Directions -
Your output should be the complete listing, word for word, with no pictures in it.

Excerpted records -
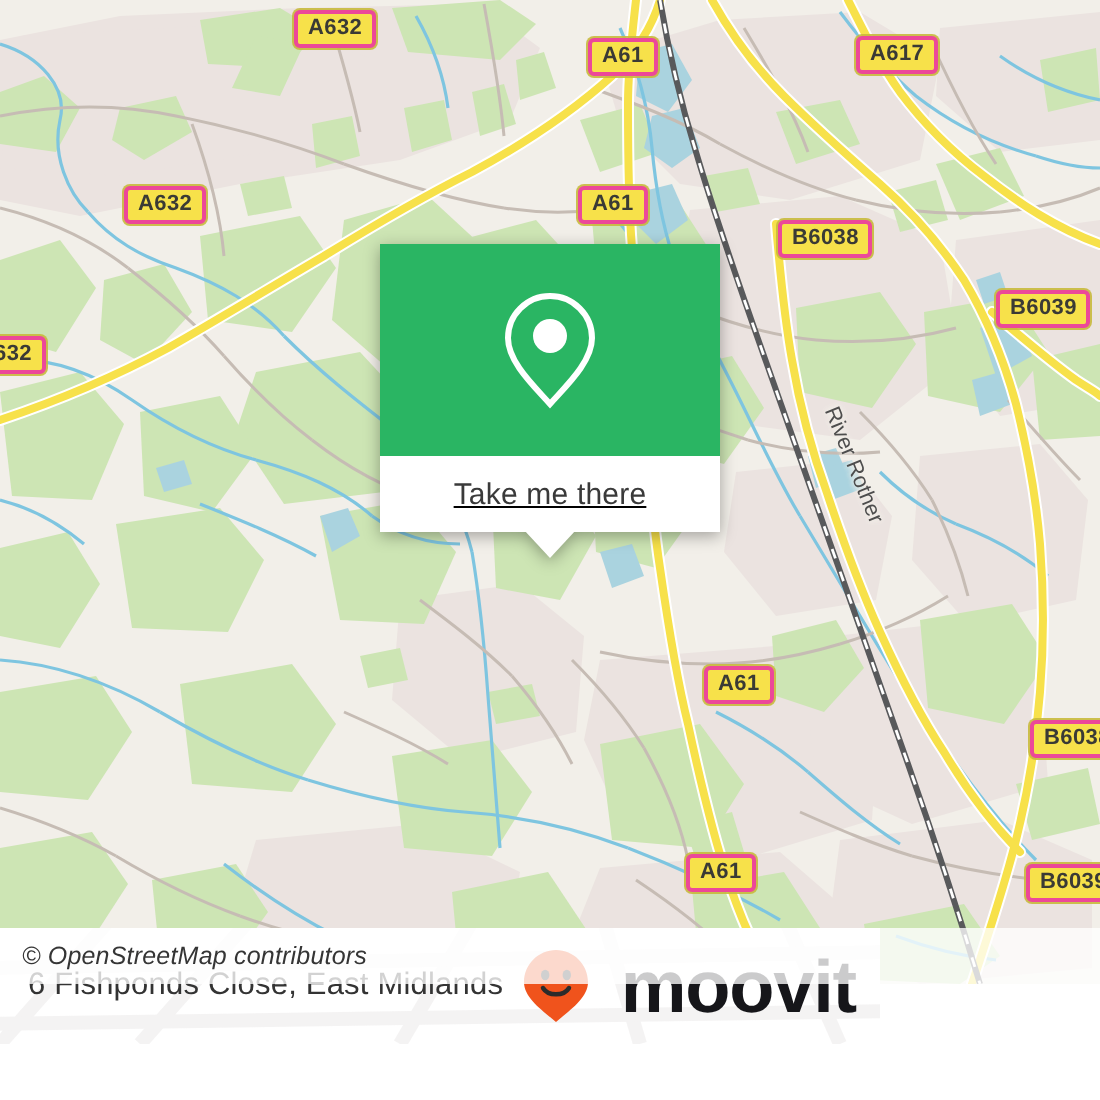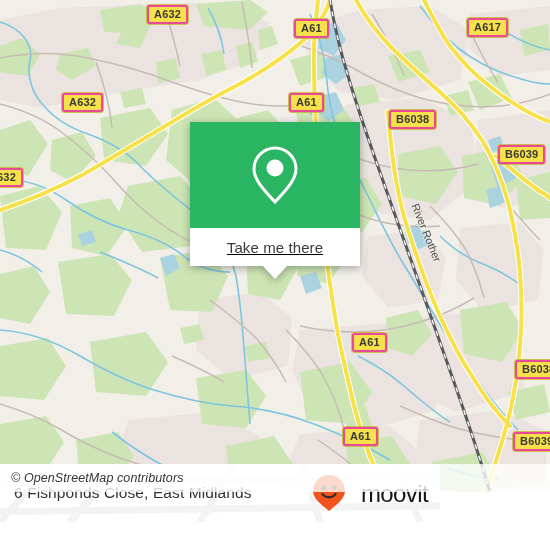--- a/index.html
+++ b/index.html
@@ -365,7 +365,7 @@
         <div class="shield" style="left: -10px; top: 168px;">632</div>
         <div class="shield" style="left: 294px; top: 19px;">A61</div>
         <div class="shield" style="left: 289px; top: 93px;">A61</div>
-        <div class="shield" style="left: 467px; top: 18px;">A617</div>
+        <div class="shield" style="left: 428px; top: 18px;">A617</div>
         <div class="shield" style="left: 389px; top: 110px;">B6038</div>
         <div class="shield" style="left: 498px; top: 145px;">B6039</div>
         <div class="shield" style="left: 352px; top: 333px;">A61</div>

Your response -
--- a/index.html
+++ b/index.html
@@ -365,7 +365,7 @@
         <div class="shield" style="left: -10px; top: 168px;">632</div>
         <div class="shield" style="left: 294px; top: 19px;">A61</div>
         <div class="shield" style="left: 289px; top: 93px;">A61</div>
-        <div class="shield" style="left: 467px; top: 18px;">A617</div>
+        <div class="shield" style="left: 428px; top: 18px;">A617</div>
         <div class="shield" style="left: 389px; top: 110px;">B6038</div>
         <div class="shield" style="left: 498px; top: 145px;">B6039</div>
         <div class="shield" style="left: 352px; top: 333px;">A61</div>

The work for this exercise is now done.